Besluit wijziging opsporingsvergunning E13

Procesverloop:

  • Tullow Netherlands B.V.(hierna: Tullow) en Gas Plus Netherlands B.V. (hierna: Gas Plus) zijn gezamenlijk houder van de bij beschikking van de Minister van Economische Zaken van 21 december 2007 met kenmerk ET/EM/7157572 (Staatscourant 14 januari 2008, nr. 9 ) verleende opsporingsvergunning voor een deel van het blok E13 (E13a) van het continentaal plat, welk blok is aangegeven op de als bijlage 3 bij de Mijnbouwregeling gevoegde kaart. De vergunning is laatstelijk gewijzigd bij besluit van de Minister van Economische Zaken, Landbouw en Innovatie van 19 september 2011, kenmerk: ETM/EM/11138194 (Staatscourant 27 september 2011, nr. 17152);

  • bij brief van 18 september 2012, heeft de vergunninghouder een aanvraag ingediend om verlenging van de geldigheidsduur van de opsporingsvergunning tot en met 31 december 2012.

Overwegingen:

  • de vergunninghouder vraagt de verlenging aan om in samenwerking met een derde partij te komen tot een economisch ontwikkelplan van het Epidoot veld;

  • de vergunninghouder heeft, conform het werkprogramma studies en evaluaties uitgevoerd naar het Epidoot veld. Daarbij is gebleken dat, onder andere door hoge kosten van de geplande boring en de marginale reserves, economische ontwikkeling van het veld problematisch is. De vergunninghouder heeft daarom genoemde derde partij verzocht voor het plaatsen van de boring. Die derde partij kan de geplande boring voordeliger uitvoeren en heeft ook ervaring met vergelijkbare complexe boringen. De derde partij is genegen tot samenwerking en heeft inmiddels een kostenraming aangeleverd, die thans bevestigd moet worden voor het sluiten van een samenwerkingsovereenkomst;

  • evenwel is nog geen concrete boring door de vergunninghouder in blokdeel E13a gepland;

  • op grond van artikel 18, derde lid, van de Mijnbouwwet heeft de Minster van Economische Zaken, Landbouw en Innovatie de bevoegdheid het tijdvak van de vergunning te verlengen, indien het tijdvak onvoldoende is om de activiteiten, waarvoor de vergunning geldt, te voltooien en deze activiteiten zijn verricht in overeenstemming met de vergunning. Hieraan is voldaan. Er is vooralsnog geen reden de om verlenging van het tijdvak waarvoor de vergunning geldt te weigeren.

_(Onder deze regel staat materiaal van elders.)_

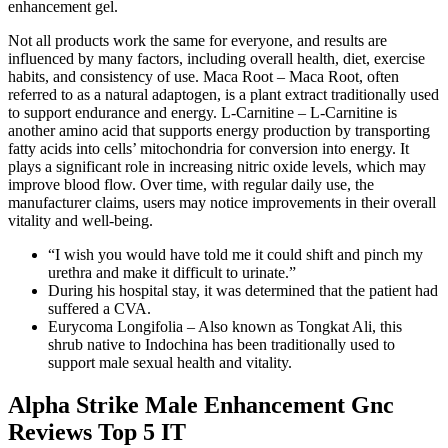
enhancement gel.
Not all products work the same for everyone, and results are
influenced by many factors, including overall health, diet, exercise
habits, and consistency of use. Maca Root – Maca Root, often
referred to as a natural adaptogen, is a plant extract traditionally used
to support endurance and energy. L-Carnitine – L-Carnitine is
another amino acid that supports energy production by transporting
fatty acids into cells’ mitochondria for conversion into energy. It
plays a significant role in increasing nitric oxide levels, which may
improve blood flow. Over time, with regular daily use, the
manufacturer claims, users may notice improvements in their overall
vitality and well-being.
“I wish you would have told me it could shift and pinch my
urethra and make it difficult to urinate.”
During his hospital stay, it was determined that the patient had
suffered a CVA.
Eurycoma Longifolia – Also known as Tongkat Ali, this
shrub native to Indochina has been traditionally used to
support male sexual health and vitality.
Alpha Strike Male Enhancement Gnc
Reviews Top 5 IT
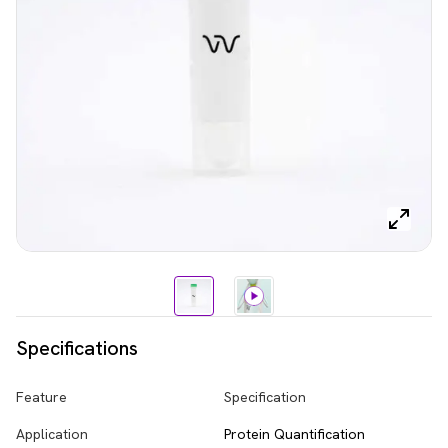
Specifications
Feature
Specification
Application
Protein Quantification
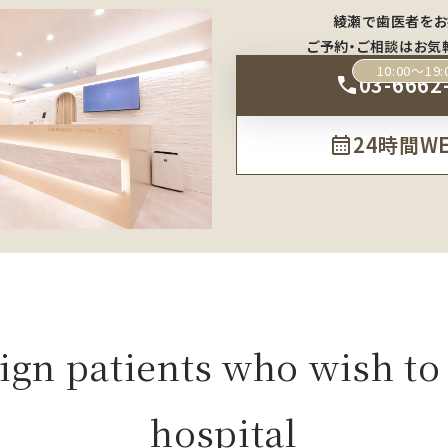
綾瀬で歯医者をお
ご予約・ご相談はお気
10:00～19:
03-6662
24時間W
ign patients who wish to 
hospital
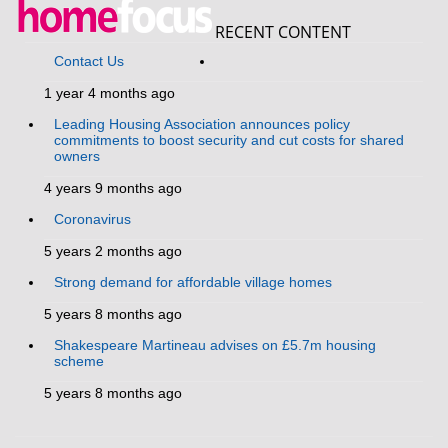
RECENT CONTENT
Contact Us
1 year 4 months ago
Leading Housing Association announces policy
commitments to boost security and cut costs for shared
owners
4 years 9 months ago
Coronavirus
5 years 2 months ago
Strong demand for affordable village homes
5 years 8 months ago
Shakespeare Martineau advises on £5.7m housing
scheme
5 years 8 months ago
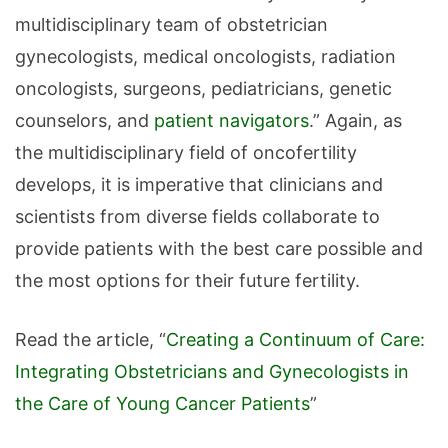
multidisciplinary team of obstetrician
gynecologists, medical oncologists, radiation
oncologists, surgeons, pediatricians, genetic
counselors, and
patient navigators
.” Again, as
the multidisciplinary field of oncofertility
develops, it is imperative that clinicians and
scientists from diverse fields collaborate to
provide patients with the best care possible and
the most options for their future fertility.
Read the article, “
Creating a Continuum of Care:
Integrating Obstetricians and Gynecologists in
the Care of Young Cancer Patients
”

  • gelet op de Mijnbouwwet en de aanvraag kan deze aanvraag worden ingewilligd.

Gelet op artikel 18, derde lid, van de Mijnbouwwet.

Besluit:

Artikel 1

De tekst van Artikel III, artikel 3 van het besluit van de Minister van Economische Zaken van 21 december 2007 met kenmerk ET/EM/ 7157572 wordt vervangen door de volgende tekst: De duur van de na splitsing ontstane vergunning is geldigheid tot en met 31 december 2012.

Artikel 2

Voor 1 december 2012 deelt de vergunninghouder aan de Minister van Economische Zaken, Landbouw en Innovatie mee, onder vermelding van tijdstip, geologische structuur en diepte, de plaats waar de boring zal worden verricht.

Artikel 3

Deze beschikking treedt in werking met ingang van de dag waarop de beschikking is bekendgemaakt.

Deze beschikking wordt bekendgemaakt door toezending aan de aanvrager. Van deze beschikking wordt mededeling gedaan in de Staatscourant.

De Minister van Economische Zaken, Landbouw en Innovatie, namens deze: Y. Peters, MT-lid directie Energiemarkt.

Tegen dit besluit kan degene wiens belang rechtstreeks is betrokken bij dit besluit binnen 6 weken na verzending van dit besluit een gemotiveerd bezwaarschrift indienen bij de Minister van Economische Zaken, Landbouw en Innovatie, Directie Wetgeving en Juridische Zaken (ALP: X/050), Postbus 20401, 2500 EK Den Haag. Dit besluit is verzonden op de in de aanhef vermelde datum.